Entries taken from a collection
++++++++++++++++++++
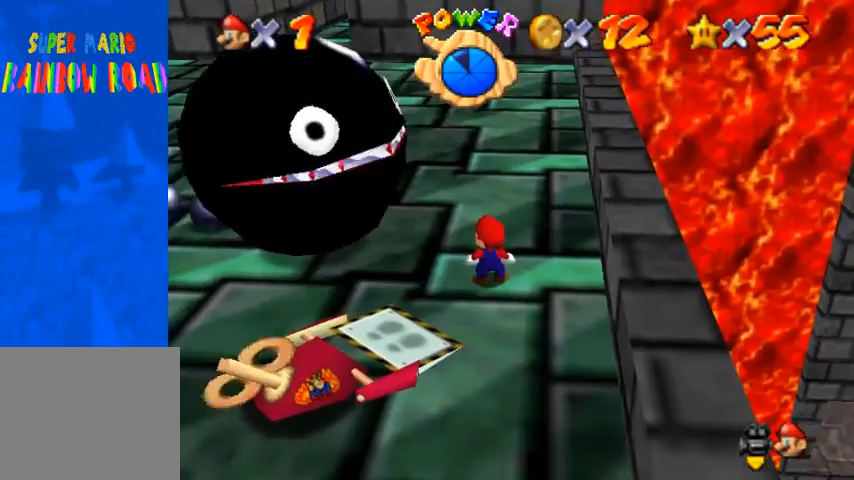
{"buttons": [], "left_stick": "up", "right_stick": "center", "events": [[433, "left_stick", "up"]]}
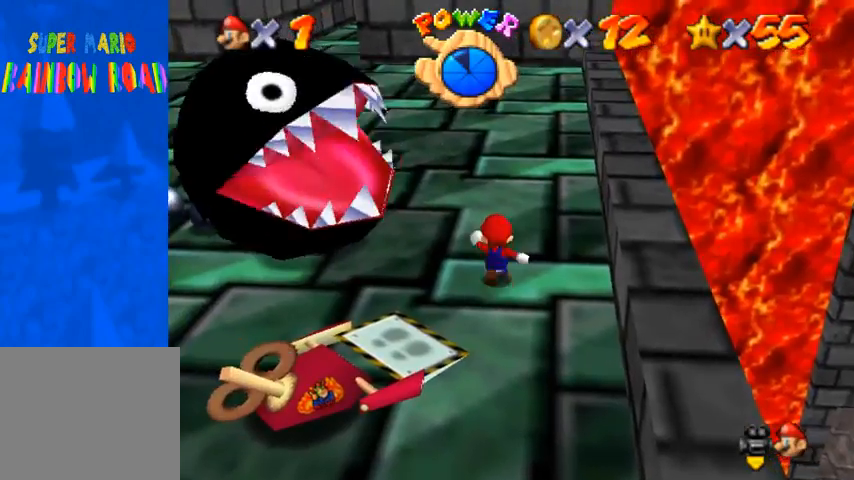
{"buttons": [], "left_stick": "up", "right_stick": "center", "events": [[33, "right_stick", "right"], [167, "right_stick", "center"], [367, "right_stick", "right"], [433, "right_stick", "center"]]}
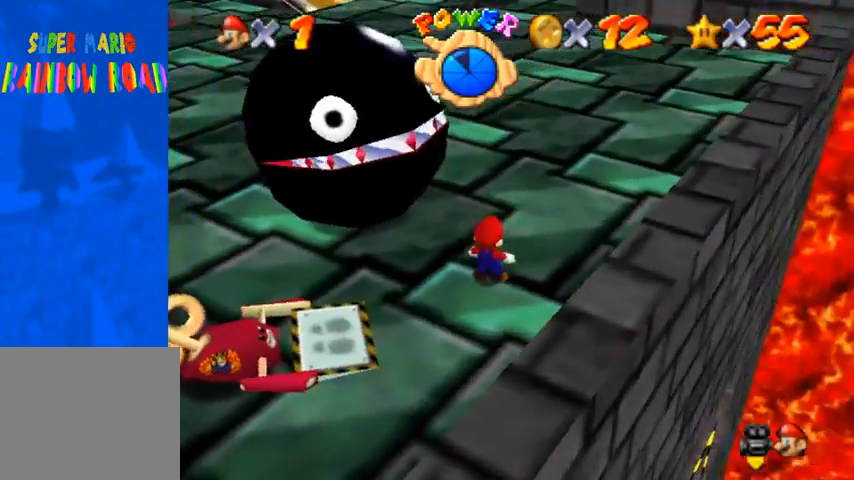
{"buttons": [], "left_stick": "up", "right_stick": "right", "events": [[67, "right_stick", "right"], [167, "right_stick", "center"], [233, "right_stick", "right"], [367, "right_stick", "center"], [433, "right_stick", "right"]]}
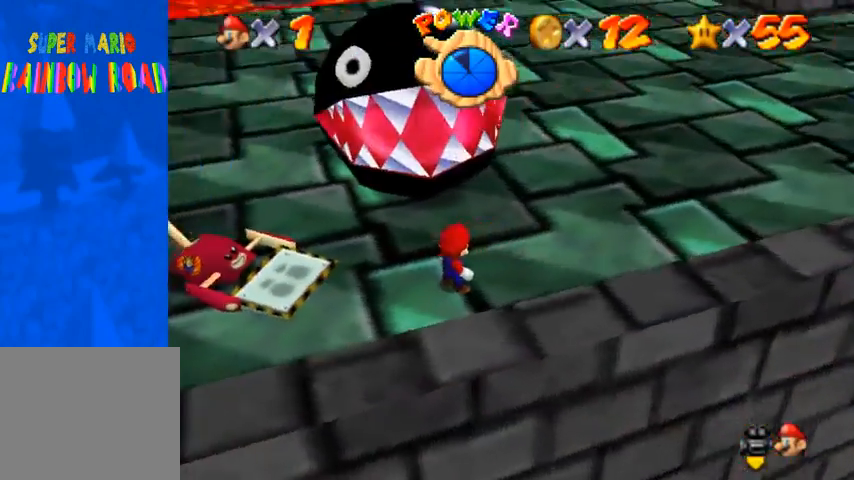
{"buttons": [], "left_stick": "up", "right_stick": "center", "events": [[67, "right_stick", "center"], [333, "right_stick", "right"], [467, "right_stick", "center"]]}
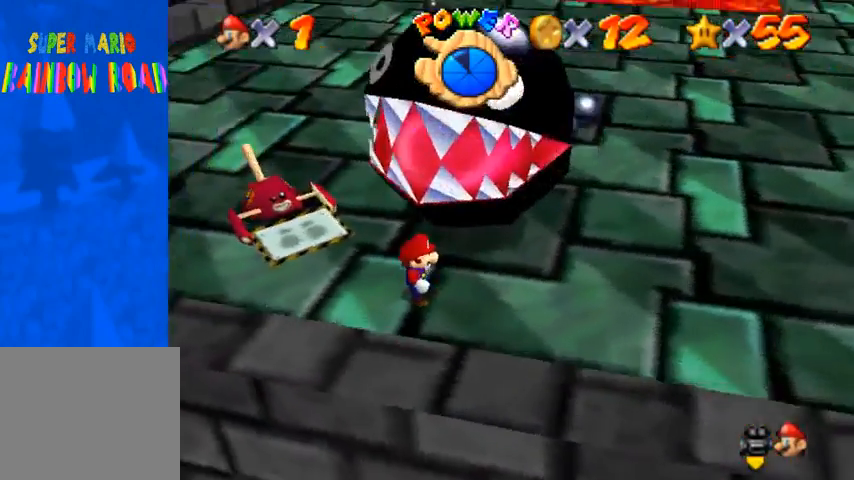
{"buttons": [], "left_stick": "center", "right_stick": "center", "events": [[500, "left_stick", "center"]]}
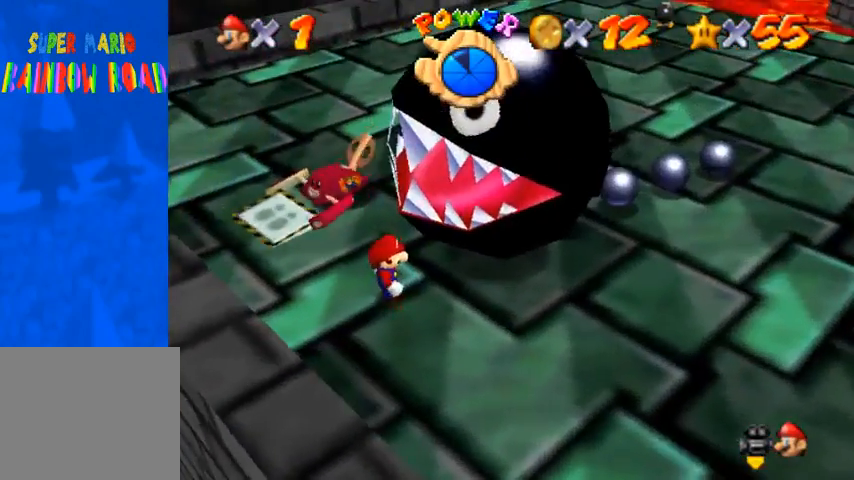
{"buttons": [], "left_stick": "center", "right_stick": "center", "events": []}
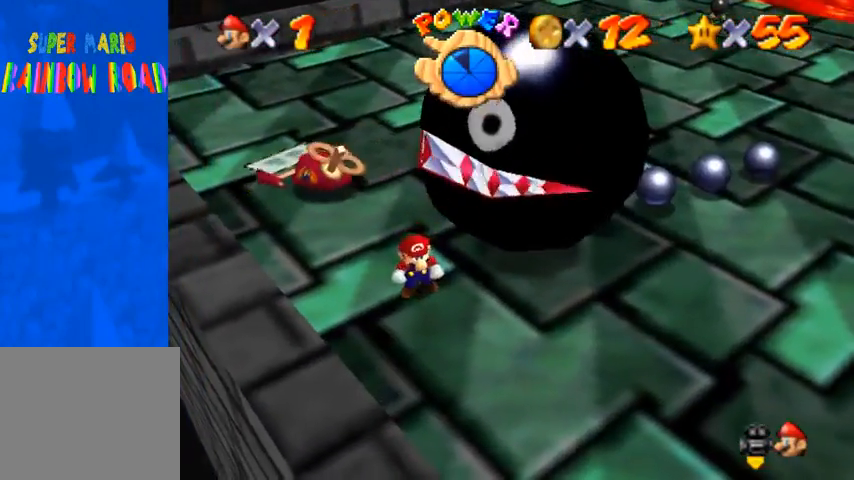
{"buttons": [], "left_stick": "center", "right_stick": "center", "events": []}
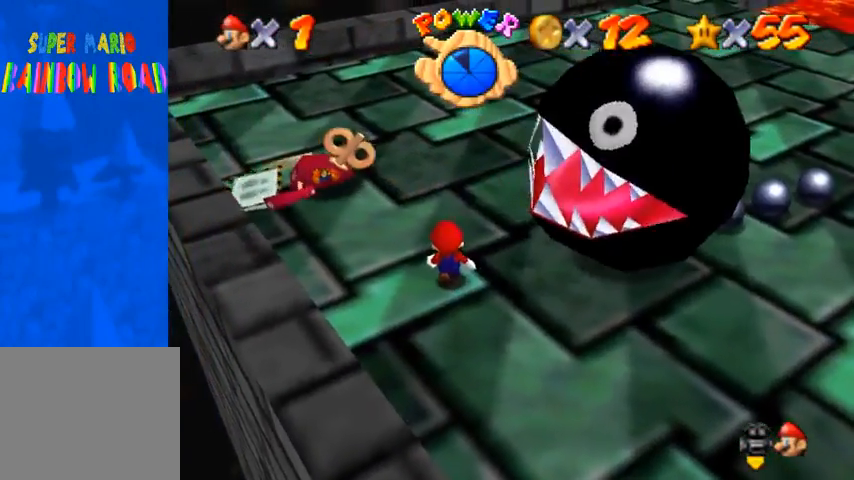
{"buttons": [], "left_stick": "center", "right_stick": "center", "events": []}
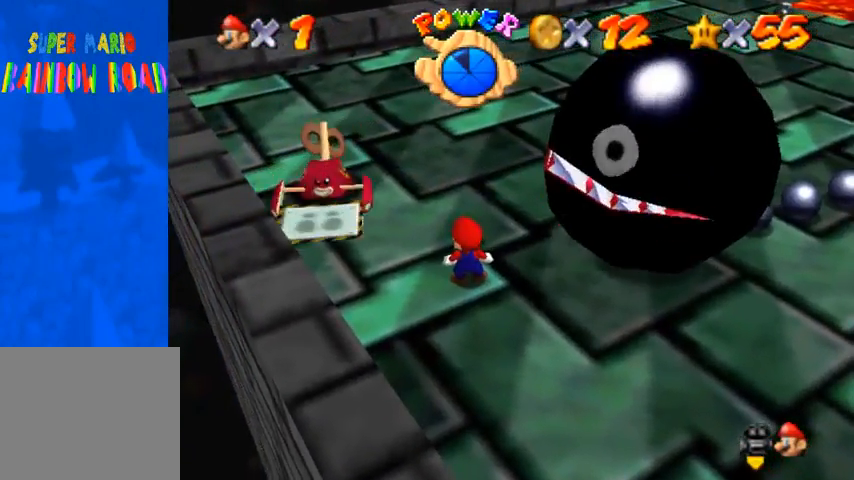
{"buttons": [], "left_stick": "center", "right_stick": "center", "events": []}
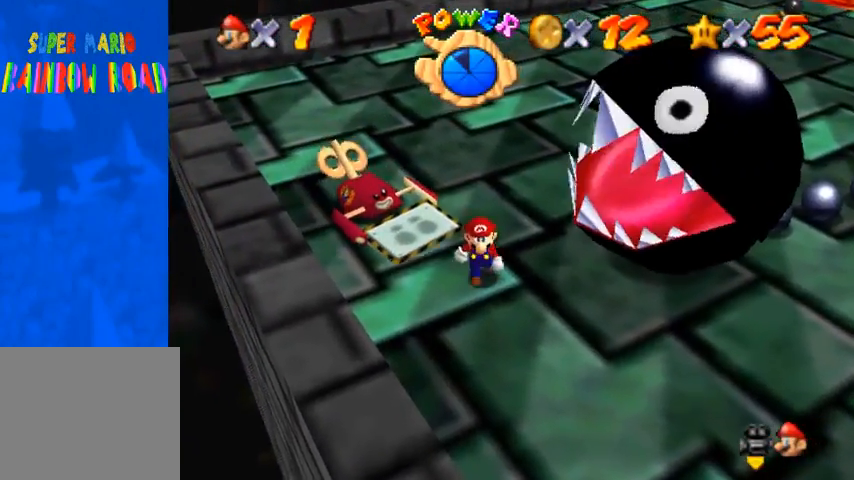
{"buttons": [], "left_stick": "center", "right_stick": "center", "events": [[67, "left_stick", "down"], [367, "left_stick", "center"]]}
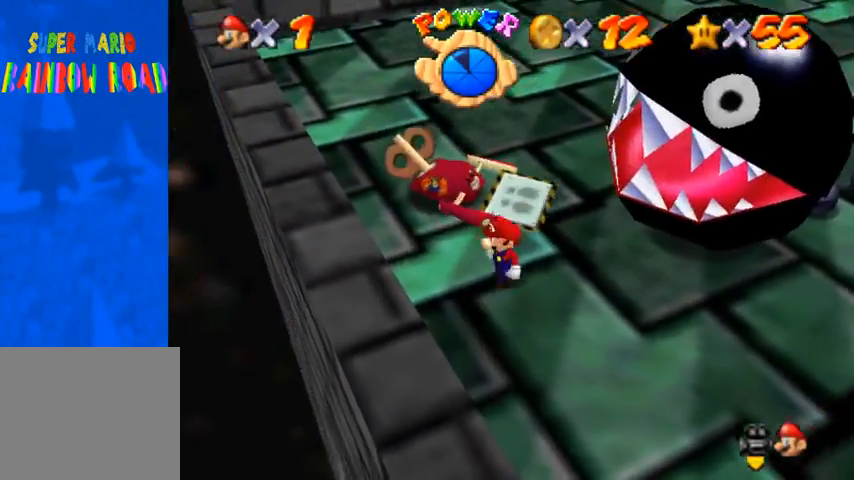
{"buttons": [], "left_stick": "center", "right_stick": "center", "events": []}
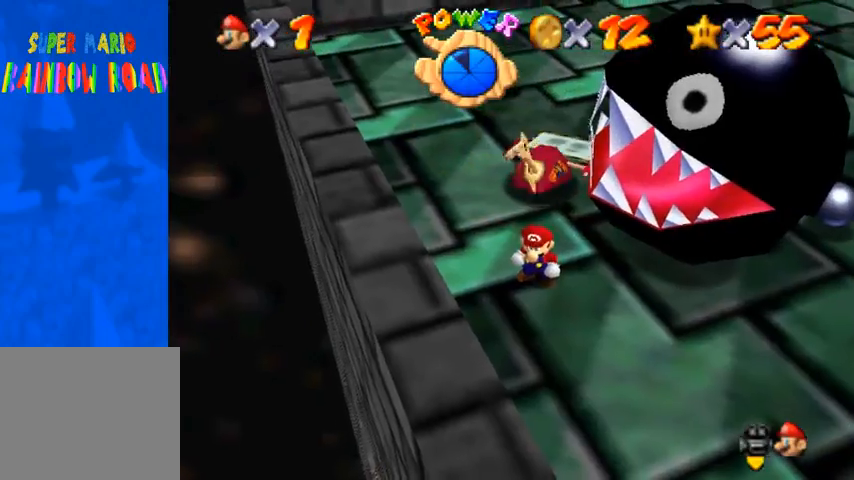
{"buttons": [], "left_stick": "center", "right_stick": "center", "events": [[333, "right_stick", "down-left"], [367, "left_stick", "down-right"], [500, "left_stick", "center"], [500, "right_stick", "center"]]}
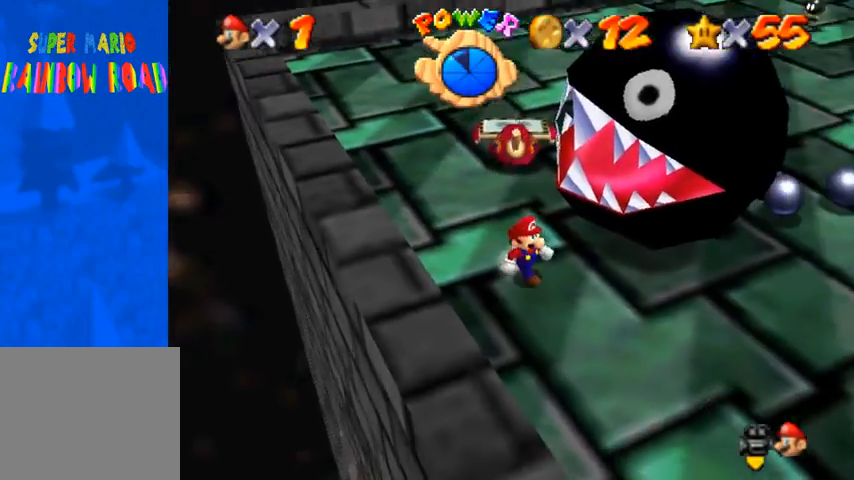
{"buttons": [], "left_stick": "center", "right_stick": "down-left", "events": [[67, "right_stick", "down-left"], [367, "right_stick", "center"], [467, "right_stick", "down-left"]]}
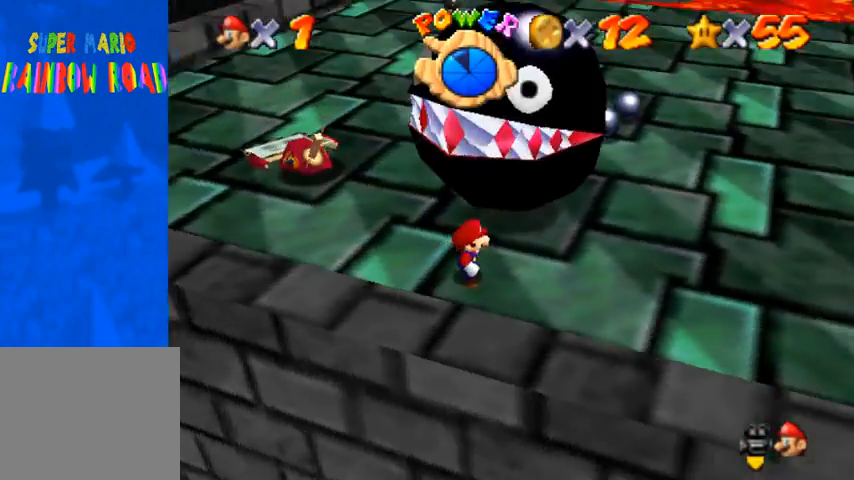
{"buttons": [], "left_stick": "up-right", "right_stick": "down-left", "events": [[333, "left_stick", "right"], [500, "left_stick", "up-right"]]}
++++++++++++++++++++
--- Exercise brief ---
Your job is to return all lines above that hold the word "down".

--- Output of the task ---
{"buttons": [], "left_stick": "center", "right_stick": "center", "events": [[67, "left_stick", "down"], [367, "left_stick", "center"]]}
{"buttons": [], "left_stick": "center", "right_stick": "center", "events": [[333, "right_stick", "down-left"], [367, "left_stick", "down-right"], [500, "left_stick", "center"], [500, "right_stick", "center"]]}
{"buttons": [], "left_stick": "center", "right_stick": "down-left", "events": [[67, "right_stick", "down-left"], [367, "right_stick", "center"], [467, "right_stick", "down-left"]]}
{"buttons": [], "left_stick": "up-right", "right_stick": "down-left", "events": [[333, "left_stick", "right"], [500, "left_stick", "up-right"]]}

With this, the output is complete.